Your objective. Retype word for word the line containing "- enhancing-tissue mask" and each line that follows it in the records below, through the last one, with no pictures.

Source information.

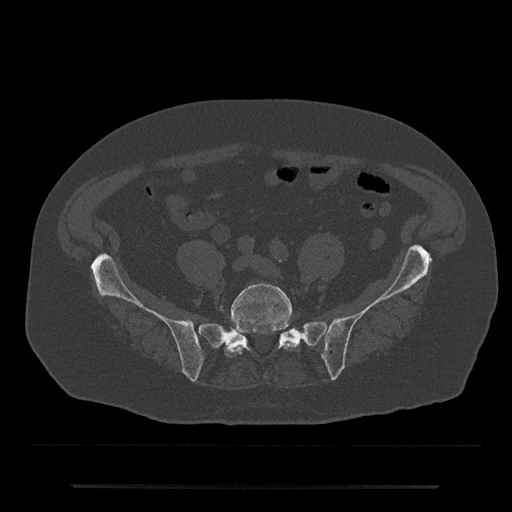
CT including the spine, one axial slice; position 264 of 797 along the scan axis; 120 kVp; bone window (W 1800 / L 400 HU); 512 × 512 image matrix, field of view 434 × 434 mm. Patient: male, 80 years. From the clinical record (not read from this slice): primary cancer: prostate; vertebrae with lytic lesions (as recorded): L1, T11.
Outlined on this slice (semi-automatically segmented with operator editing):
- L5 vertebra: bounding box [x1, y1, x2, y2] px = [224, 283, 296, 357]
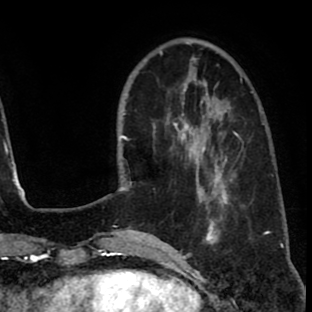
Breast MRI (dynamic contrast-enhanced), one axial slice; position 23 of 80 along the scan axis; cropped to one breast; dynamic contrast-enhanced series, time point 2 of 8 at this slice position (early post-contrast); 1.5 T; TE 2.6 ms, TR 6.1 ms; 312 × 312 image matrix, field of view 195 × 195 mm. Female patient.
Annotated regions visible in this slice (semi-automatic segmentation, software-assisted and operator-edited):
- enhancing-tissue mask used for the functional tumour volume (all voxels passing the contrast-enhancement thresholds inside the analysis volume; usually the tumour): bounding box <172,114,237,214> (left, top, right, bottom; pixels)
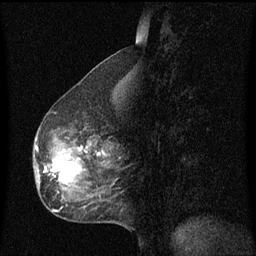
Breast MRI (dynamic contrast-enhanced), one sagittal slice. Position 29 of 60 along the scan axis. Dynamic contrast-enhanced series, image 2 of 3 at this slice position (ordered by acquisition). 1.5 T. TE 4.2 ms, TR 8.4 ms. 256 × 256 image matrix. Female patient, age 49 years. From the clinical record (not read from this slice): setting: breast cancer imaged before/during neoadjuvant chemotherapy; receptor status: HR-positive, HER2-negative.
Annotated regions visible in this slice (semi-automatic segmentation, software-assisted and operator-edited):
- analysis volume of interest (the breast-tissue region the enhancement analysis was run in; not a lesion): bounding box (x1, y1, x2, y2) in pixels: (34, 128, 115, 201)
- tumour enhancement mask (voxels above the 70 % enhancement threshold inside the analysis volume of interest): (47, 146, 89, 185)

Result of the exercise.
- enhancing-tissue mask used for the functional tumour volume (all voxels passing the contrast-enhancement thresholds inside the analysis volume; usually the tumour): bounding box <172,114,237,214> (left, top, right, bottom; pixels)
Breast MRI (dynamic contrast-enhanced), one sagittal slice. Position 29 of 60 along the scan axis. Dynamic contrast-enhanced series, image 2 of 3 at this slice position (ordered by acquisition). 1.5 T. TE 4.2 ms, TR 8.4 ms. 256 × 256 image matrix. Female patient, age 49 years. From the clinical record (not read from this slice): setting: breast cancer imaged before/during neoadjuvant chemotherapy; receptor status: HR-positive, HER2-negative.
Annotated regions visible in this slice (semi-automatic segmentation, software-assisted and operator-edited):
- analysis volume of interest (the breast-tissue region the enhancement analysis was run in; not a lesion): bounding box (x1, y1, x2, y2) in pixels: (34, 128, 115, 201)
- tumour enhancement mask (voxels above the 70 % enhancement threshold inside the analysis volume of interest): (47, 146, 89, 185)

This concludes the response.